Raymond Berner révélé
Le fil conducteur en était la Shoah et rendait hommage à Raymond Berner (1899-1944). En première partie, la basse vibrante et chaleureuse Richard Cassell interprète avec une conviction et un aplomb très musical – et presque trop opératique – trois Chants Hébraïques de Ravel. Son incursion dans le répertoire français est plus que bienvenue : voix posée, ligne intelligemment conduite, digne prestance.
Concertiste reconnu, Lutz Rath fait résonner au violoncelle la Louange à l’Eternité de Jésus, extrait du Quatuor pour la fin du temps de Messiaen. Atmosphère de recueillement suspendu en laquelle la sonorité raffinée de l’instrumentiste est par instant ternie par une justesse approximative.
La découverte qui justifiait la programmation de ce concert consiste dans la suite de mélodies du compositeur français Raymond Berner. Créé en 2008 à Dunkerque sur le Trois-mâts Duchesse Anne (lire notre compte rendu « Raymond Berner, un voyage sans retour » sur classiquenews.com), Le Voyage sans Retour voyait ce jour-là sa première exécution sur le continent américain. Rappelons le destin terrible de ce compositeur juif qui fut assassiné à Auschwitz avec son épouse en 1944. Il n’avait que 45 ans. Peu auparavant, il avait confié à son voisin quelques manuscrits (c’est pratiquement tout ce qui nous reste de lui, avec quelques harmonisations de chansons ou quelques musiques de films). Retrouvés après avoir sommeillé dans un grenier pendant plus de soixante ans, ils ont immédiatement excité l’attention du musicologue et ténor Damien Top qui décida de les ressusciter dans le cadre du « Festival International Albert Roussel » qu’il dirige dans le Nord de la France. En l’absence d’indications précises de l’auteur, l’ordre des numéros est incertain et a fait l’objet d’une reconstitution cyclique hypothétique, cependant justifiée par la logique du déroulement narratif.
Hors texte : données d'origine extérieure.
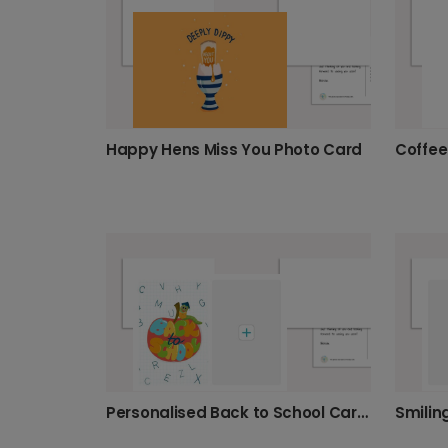
Happy Hens Miss You Photo Card
Personalised Back to School Cards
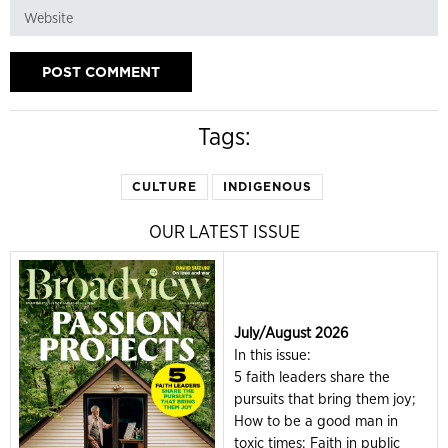
Tags:
CULTURE
INDIGENOUS
OUR LATEST ISSUE
July/August 2026
In this issue:
5 faith leaders share the
pursuits that bring them joy;
How to be a good man in
toxic times; Faith in public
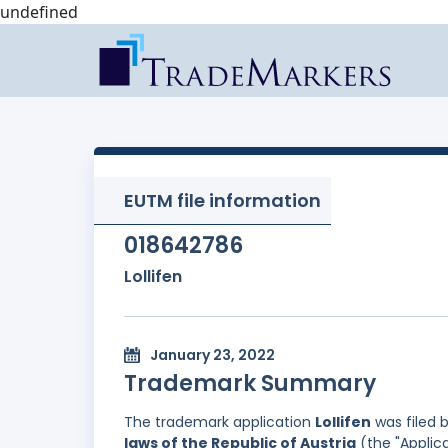
undefined
EUTM file information
018642786
Lollifen
January 23, 2022
Trademark Summary
The trademark application
Lollifen
was filed 
laws of the Republic of Austria
(the "Applica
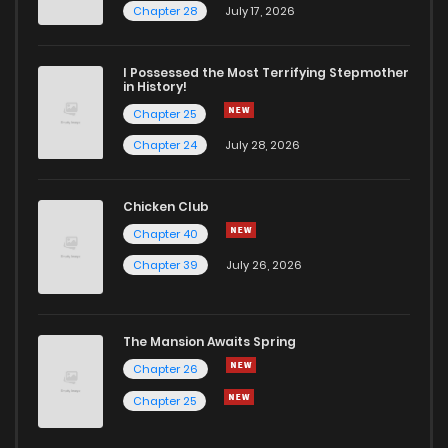
Chapter 28
July 17, 2026
I Possessed the Most Terrifying Stepmother
in History!
Chapter 25
Chapter 24
July 28, 2026
Chicken Club
Chapter 40
Chapter 39
July 26, 2026
The Mansion Awaits Spring
Chapter 26
Chapter 25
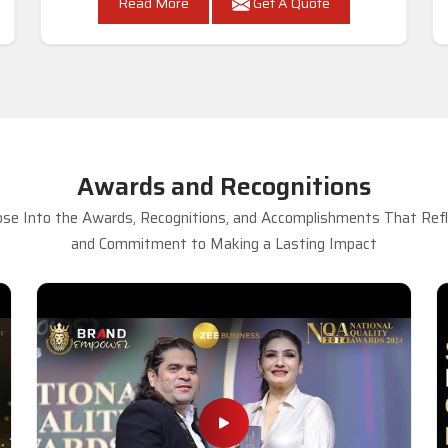
Read More
Get A Quote
Awards and Recognitions
se Into the Awards, Recognitions, and Accomplishments That Refle
and Commitment to Making a Lasting Impact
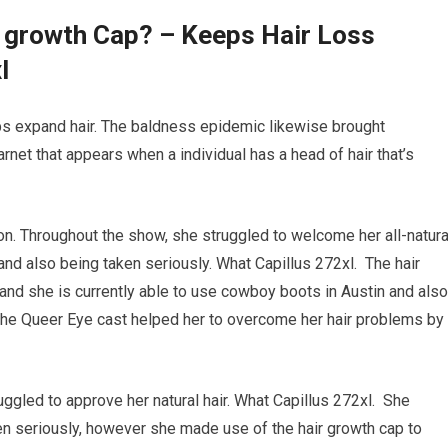
r growth Cap? – Keeps Hair Loss
l
elps expand hair. The baldness epidemic likewise brought
barnet that appears when a individual has a head of hair that’s
on. Throughout the show, she struggled to welcome her all-natura
 and also being taken seriously. What Capillus 272xl. The hair
nd she is currently able to use cowboy boots in Austin and also
The Queer Eye cast helped her to overcome her hair problems by
uggled to approve her natural hair. What Capillus 272xl. She
en seriously, however she made use of the hair growth cap to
Ainsi assistons-nous aux épisodes successifs de l’existence des cap-horniers : adieux sur le quai, exaltation du grand large, berceuse exotique, escales, tempête, naufrage, et de leurs épouses demeurées à terre et vivant dans l’attente, l’angoisse ou le souvenir.
Malgré une articulation inexistante et une diction problématique, la mezzo Frances Devine parvient à toucher par sa fragilité et son inexpérience. Elle campe un personnage de femme-enfant qui semble moins concerné par le tragique de la vie des marins (pages fauréennes du début : Viens, la terre a des attraits) que par le charme émanant de sa personne (Mon matelot porte en son corps). Cette distanciation de l’interprète n’en donne que plus de poids à la prestation de ses partenaires.
La pianiste Hélène Jeanney puise avec une compréhensible gourmandise dans le magnifique Yamaha de concert une palette de nuances chatoyantes. Attentive aux rapides changements d’atmosphères et en adéquation avec les inflexions des chanteurs, elle déploie des pianos timbrés, un legato fluide et souplement léger, des forte éclatants. Damien Top prend peu à peu ses marques au fur et à mesure de la gradation de l’intensité des morceaux. Tout d’abord subtilement charmeuse (Dans mon sac de toile blonde), la voix s’enhardit dans les chants de marins (injonctions : « ho hisse, hé ho » très Vaisseau fantôme), en conservant une diction de grande classe, avant de se libérer et de faire preuve d’un louable engagement dans la Ballade du Roi de la Mer, laquelle conclut le programme dans un déferlement sonore wagnérien en diable, admirablement rendu par la pianiste. Il ne reste qu’à souhaiter à cette suite lyrique originale d’autres programmations afin de conquérir une plus vaste audience.
New-York. Yamaha Piano center, le 19 novembre 2010. Programme présenté par le Centre International Albert Roussel. Raymond Berner (1899-1944): mélodies. Damien Top, ténor. Hélène Jeanney, piano.